_Reading text:_
/---

On Sat, Aug 27, 2016 at 7:13 AM, Craig James <cjames@xxxxxxxxxxxxxx> wrote:
On Fri, Aug 26, 2016 at 9:11 PM, Jim Nasby <Jim.Nasby@xxxxxxxxxxxxxx> wrote:On 8/26/16 3:26 PM, Mike Sofen wrote:
Is there way to keep query time constant as the database size grows.
No. More data == more time. Unless you find a way to break the laws of physics.Straight hash-table indexes (which Postgres doesn't use) have O(1) access time.
But he isn't doing single-row lookups, he is doing large aggregations. If you have to aggregate N rows, doing a O(1) operation on different N occasions is still O(N).
Not that big-O is useful here anyway. It assumes that either everything fits in RAM (and is already there), or that nothing fits in RAM and it all has to be fetched from disk, even the index root pages, every time it is needed. Tommi is not operating under an environment where the first assumption holds, and no one operates in an environment where the second assumption holds.
As N increases beyond available RAM, your actual time for a single look-up is going to be a weighted average of two different constant-time operations, one with a small constant and one with a large constant. Big-O notation ignores this nicety and assumes all operations are at the slower speed, because that is what the limit of the weighted average will be as N gets very large. But real world systems do not operate at the infinite limit.
So his run time could easily be proportional to N^2, if he aggregates more rows and each one of them is less likely to be a cache hit.
Cheers,
Jeff

\---

_Given data:_
/---

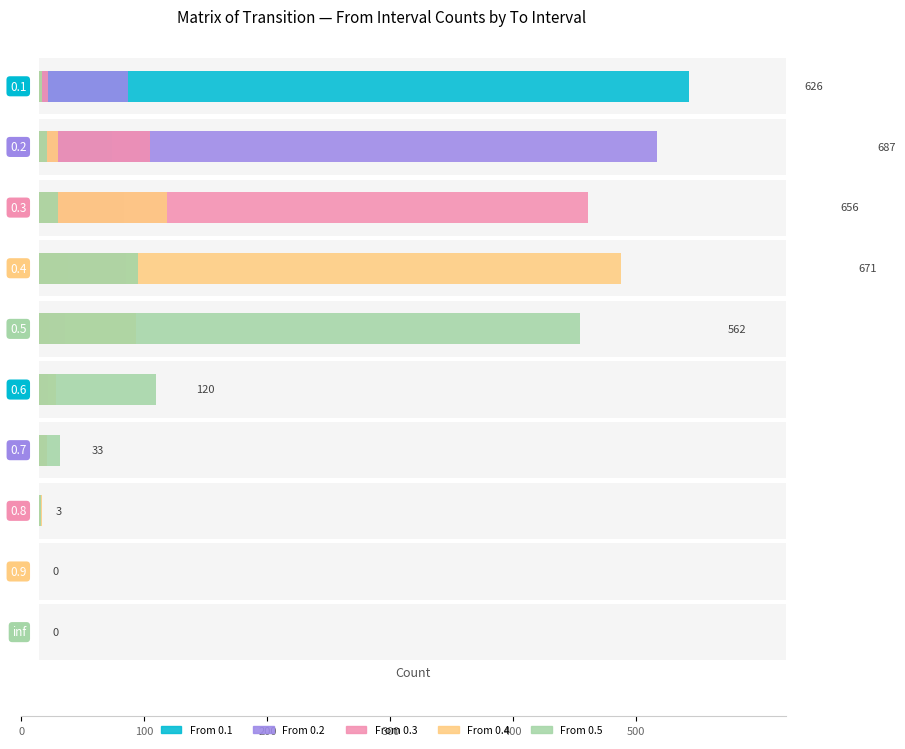

Where is 0.4 nearest to the value 242?

0.3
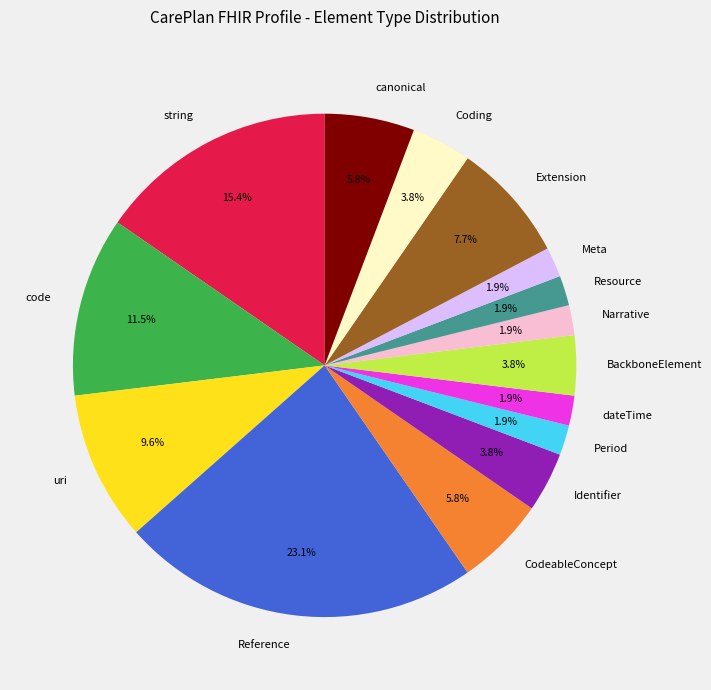

Is there a majority slice in this chart?

No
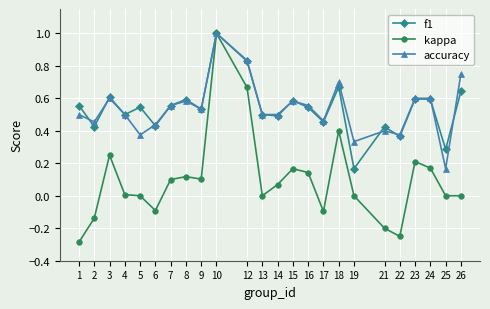

Which series has the largest range (max minus min)?

kappa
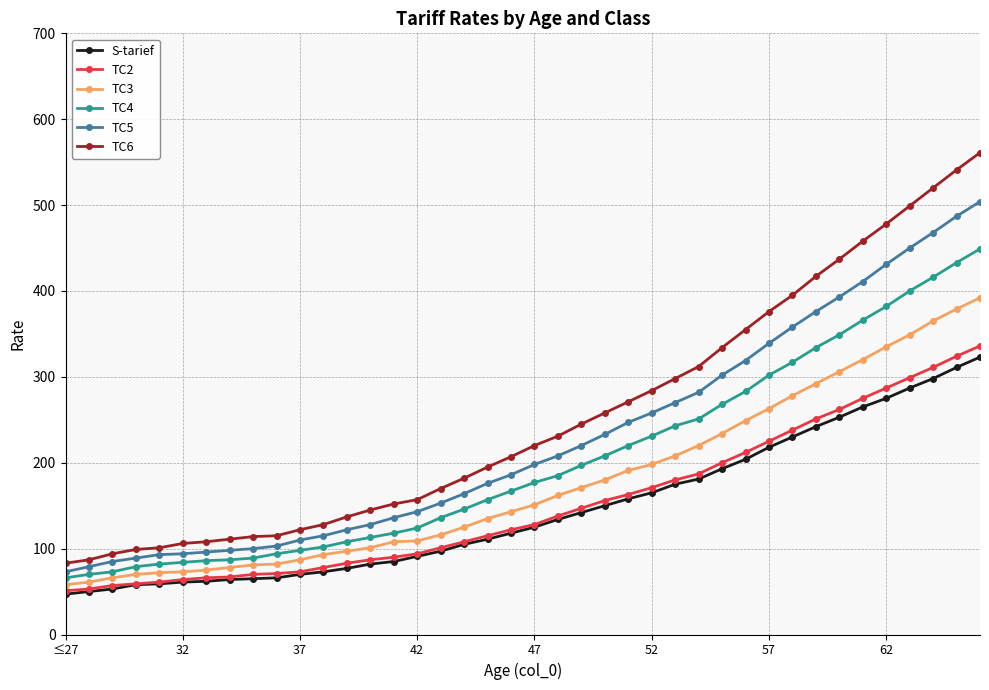

What is the value of the TC6 point at the 24th from the left?

258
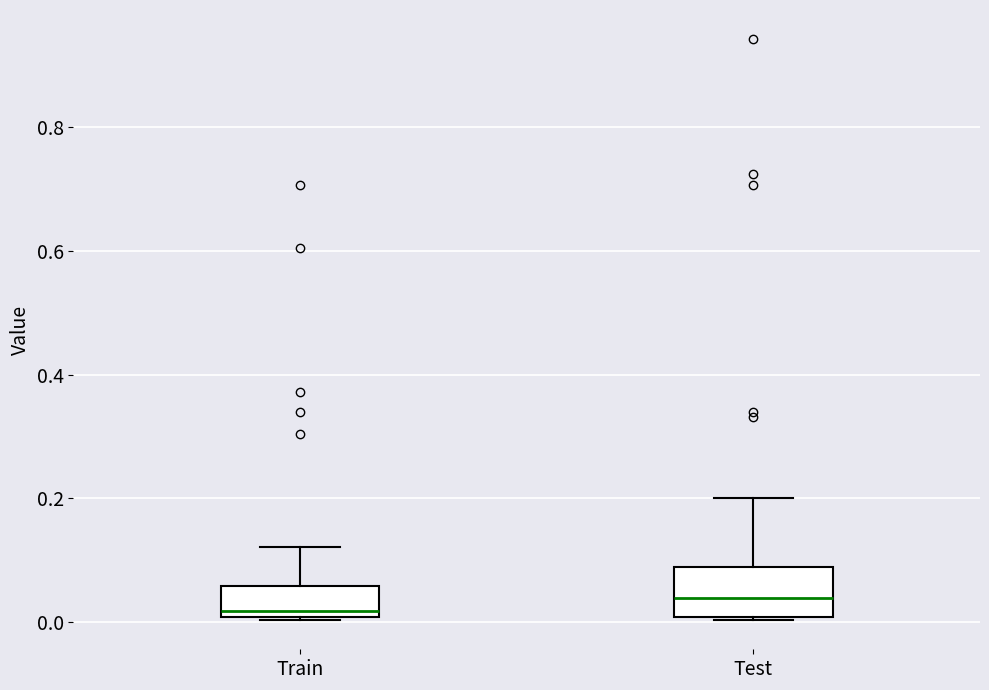

Reading left to right, transcribe this box plot: for each box, give where its median line is, the range the box spans, and where its two whiskers end, as read against the y-axis. The values are not printed on the chart, so give them approximately, as read against the axis.

Train: median 0.02, box 0.00 to 0.06, whiskers 0.00 to 0.12
Test: median 0.04, box 0.00 to 0.08, whiskers 0.00 to 0.20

\---

_Prompt:_ In the thread on query time, what does the actual time for a single lookup become once N grows beyond available RAM?

_Answer to this task:_ It becomes a weighted average of two different constant-time operations, one with a small constant and one with a large constant.